WHAT YOU NEED TO DO: Return each line below that contains the string "position", treating uppercase and lowercase as different.

EXCERPTED DATA:
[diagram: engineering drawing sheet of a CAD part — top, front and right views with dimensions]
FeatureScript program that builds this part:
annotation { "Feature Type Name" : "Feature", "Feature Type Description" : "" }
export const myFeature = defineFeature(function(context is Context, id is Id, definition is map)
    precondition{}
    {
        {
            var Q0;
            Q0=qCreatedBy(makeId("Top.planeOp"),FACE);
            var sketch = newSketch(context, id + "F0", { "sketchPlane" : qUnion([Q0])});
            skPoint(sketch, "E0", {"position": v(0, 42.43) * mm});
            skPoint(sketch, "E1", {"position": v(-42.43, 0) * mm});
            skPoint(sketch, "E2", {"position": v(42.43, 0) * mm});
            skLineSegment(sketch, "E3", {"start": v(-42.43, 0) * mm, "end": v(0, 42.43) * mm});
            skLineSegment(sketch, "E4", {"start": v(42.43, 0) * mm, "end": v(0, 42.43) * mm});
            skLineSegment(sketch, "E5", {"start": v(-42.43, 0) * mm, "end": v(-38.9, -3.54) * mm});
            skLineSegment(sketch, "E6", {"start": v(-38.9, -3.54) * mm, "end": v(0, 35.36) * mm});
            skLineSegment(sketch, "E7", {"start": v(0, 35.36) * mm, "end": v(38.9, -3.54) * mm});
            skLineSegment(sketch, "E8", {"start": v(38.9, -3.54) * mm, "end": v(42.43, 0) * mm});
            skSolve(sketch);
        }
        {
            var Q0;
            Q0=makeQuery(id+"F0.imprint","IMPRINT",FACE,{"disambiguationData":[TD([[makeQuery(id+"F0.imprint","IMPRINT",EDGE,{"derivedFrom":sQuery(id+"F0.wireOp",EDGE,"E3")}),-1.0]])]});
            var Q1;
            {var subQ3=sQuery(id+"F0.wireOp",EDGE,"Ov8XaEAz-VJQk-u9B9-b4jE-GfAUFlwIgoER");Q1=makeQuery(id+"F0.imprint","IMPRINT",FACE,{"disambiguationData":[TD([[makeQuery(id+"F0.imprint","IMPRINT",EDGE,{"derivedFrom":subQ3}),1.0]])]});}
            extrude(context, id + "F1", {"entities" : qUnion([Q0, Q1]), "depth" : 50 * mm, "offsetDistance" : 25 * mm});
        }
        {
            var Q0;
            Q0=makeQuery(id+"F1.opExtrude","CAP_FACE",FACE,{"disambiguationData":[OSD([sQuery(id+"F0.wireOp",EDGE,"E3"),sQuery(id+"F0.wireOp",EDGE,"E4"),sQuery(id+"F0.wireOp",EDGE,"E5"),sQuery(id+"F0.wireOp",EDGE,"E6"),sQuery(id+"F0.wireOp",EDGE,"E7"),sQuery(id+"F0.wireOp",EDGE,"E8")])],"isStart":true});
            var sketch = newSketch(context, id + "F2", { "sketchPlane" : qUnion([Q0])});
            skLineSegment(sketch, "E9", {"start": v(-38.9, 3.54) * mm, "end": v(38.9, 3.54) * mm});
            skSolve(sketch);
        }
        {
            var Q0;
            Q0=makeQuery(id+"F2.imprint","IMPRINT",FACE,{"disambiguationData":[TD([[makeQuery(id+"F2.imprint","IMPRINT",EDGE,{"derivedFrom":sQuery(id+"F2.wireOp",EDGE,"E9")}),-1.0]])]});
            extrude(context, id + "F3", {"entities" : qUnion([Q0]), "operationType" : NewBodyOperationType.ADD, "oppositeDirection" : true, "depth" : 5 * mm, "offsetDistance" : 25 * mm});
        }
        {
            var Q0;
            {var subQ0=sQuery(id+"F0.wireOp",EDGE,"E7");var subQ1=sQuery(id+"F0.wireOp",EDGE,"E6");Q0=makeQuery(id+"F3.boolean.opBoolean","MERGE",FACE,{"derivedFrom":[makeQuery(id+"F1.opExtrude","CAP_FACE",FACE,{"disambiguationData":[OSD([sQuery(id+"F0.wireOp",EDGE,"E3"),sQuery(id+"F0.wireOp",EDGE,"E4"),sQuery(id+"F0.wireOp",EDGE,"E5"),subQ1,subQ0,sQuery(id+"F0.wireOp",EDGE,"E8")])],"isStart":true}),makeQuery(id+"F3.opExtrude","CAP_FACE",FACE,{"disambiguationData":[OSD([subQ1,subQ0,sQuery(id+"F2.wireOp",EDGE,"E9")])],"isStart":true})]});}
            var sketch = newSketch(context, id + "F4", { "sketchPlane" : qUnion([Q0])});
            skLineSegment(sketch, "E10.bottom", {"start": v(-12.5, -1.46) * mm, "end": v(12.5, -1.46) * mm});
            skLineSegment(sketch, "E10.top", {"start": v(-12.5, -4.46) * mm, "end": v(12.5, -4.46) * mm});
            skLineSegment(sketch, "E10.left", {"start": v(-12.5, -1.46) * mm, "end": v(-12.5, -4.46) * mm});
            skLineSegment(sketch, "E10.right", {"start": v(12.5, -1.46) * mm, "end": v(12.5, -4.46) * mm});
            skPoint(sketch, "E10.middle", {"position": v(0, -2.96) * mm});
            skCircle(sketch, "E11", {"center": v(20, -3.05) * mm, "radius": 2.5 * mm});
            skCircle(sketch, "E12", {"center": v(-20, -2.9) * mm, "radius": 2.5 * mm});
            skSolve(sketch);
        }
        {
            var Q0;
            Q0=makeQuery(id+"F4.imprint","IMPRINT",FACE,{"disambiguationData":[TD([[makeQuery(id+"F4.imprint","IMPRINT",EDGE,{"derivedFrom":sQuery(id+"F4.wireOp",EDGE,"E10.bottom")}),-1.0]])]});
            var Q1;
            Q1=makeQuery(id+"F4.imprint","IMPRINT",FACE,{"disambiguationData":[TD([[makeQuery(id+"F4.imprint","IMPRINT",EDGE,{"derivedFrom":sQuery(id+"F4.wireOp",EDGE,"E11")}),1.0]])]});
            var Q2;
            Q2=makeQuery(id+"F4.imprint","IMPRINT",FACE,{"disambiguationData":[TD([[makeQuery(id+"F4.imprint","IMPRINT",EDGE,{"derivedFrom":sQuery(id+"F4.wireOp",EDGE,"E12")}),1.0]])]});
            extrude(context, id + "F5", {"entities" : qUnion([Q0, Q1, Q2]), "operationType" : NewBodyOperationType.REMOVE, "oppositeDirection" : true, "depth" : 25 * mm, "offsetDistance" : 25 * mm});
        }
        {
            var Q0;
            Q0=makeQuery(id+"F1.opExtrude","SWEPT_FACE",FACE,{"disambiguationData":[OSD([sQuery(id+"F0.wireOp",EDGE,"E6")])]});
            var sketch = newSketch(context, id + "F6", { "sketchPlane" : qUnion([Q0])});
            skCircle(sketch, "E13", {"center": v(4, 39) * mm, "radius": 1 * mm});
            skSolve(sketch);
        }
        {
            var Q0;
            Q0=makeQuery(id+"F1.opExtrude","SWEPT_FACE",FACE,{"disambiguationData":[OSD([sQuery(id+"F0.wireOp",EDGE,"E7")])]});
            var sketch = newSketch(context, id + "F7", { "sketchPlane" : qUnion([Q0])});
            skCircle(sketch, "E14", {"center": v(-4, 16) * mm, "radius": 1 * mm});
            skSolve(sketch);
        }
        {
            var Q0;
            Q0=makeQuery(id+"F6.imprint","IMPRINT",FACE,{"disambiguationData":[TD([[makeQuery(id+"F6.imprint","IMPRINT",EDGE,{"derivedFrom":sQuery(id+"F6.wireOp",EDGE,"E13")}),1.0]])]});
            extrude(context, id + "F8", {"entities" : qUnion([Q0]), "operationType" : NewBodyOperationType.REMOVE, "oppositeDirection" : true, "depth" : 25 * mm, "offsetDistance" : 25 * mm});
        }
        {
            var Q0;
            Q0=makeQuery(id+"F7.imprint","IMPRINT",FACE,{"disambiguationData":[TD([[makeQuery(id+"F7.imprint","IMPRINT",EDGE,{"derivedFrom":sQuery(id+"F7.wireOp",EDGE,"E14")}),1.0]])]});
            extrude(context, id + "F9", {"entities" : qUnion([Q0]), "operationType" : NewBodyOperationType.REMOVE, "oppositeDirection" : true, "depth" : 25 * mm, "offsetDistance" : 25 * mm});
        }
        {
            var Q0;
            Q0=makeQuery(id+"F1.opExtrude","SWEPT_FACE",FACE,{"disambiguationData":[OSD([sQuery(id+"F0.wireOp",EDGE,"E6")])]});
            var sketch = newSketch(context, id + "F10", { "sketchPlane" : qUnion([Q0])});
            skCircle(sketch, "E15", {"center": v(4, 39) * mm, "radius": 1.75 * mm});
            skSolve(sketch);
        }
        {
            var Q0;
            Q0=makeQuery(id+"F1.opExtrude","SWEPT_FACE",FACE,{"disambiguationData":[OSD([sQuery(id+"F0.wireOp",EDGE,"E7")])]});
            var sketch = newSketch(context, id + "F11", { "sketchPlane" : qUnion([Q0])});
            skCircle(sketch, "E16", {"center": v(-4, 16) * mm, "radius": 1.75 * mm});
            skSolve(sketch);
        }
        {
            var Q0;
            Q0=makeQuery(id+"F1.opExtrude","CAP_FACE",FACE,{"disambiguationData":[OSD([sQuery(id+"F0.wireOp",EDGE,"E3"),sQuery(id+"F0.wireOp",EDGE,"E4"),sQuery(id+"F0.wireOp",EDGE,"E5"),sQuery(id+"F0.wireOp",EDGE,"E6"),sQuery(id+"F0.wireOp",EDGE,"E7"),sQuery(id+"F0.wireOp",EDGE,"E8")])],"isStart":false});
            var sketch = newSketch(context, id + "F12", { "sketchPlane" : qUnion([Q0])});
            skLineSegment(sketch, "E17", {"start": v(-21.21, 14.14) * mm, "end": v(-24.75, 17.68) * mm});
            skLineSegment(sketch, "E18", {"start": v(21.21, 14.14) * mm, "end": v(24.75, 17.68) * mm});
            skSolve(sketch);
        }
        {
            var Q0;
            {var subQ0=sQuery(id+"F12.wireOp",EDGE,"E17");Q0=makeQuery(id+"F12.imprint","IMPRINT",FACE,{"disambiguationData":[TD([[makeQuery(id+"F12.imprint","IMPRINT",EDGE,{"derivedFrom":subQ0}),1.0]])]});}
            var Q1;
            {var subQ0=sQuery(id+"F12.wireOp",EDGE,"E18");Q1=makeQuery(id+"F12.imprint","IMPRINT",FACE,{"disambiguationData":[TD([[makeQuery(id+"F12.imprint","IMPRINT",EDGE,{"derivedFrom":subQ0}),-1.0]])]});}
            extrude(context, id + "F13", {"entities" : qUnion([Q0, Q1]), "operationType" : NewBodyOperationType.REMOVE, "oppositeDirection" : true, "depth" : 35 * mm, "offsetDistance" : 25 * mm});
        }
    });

RESULT FOR THIS EXERCISE:
            skPoint(sketch, "E0", {"position": v(0, 42.43) * mm});
            skPoint(sketch, "E1", {"position": v(-42.43, 0) * mm});
            skPoint(sketch, "E2", {"position": v(42.43, 0) * mm});
            skPoint(sketch, "E10.middle", {"position": v(0, -2.96) * mm});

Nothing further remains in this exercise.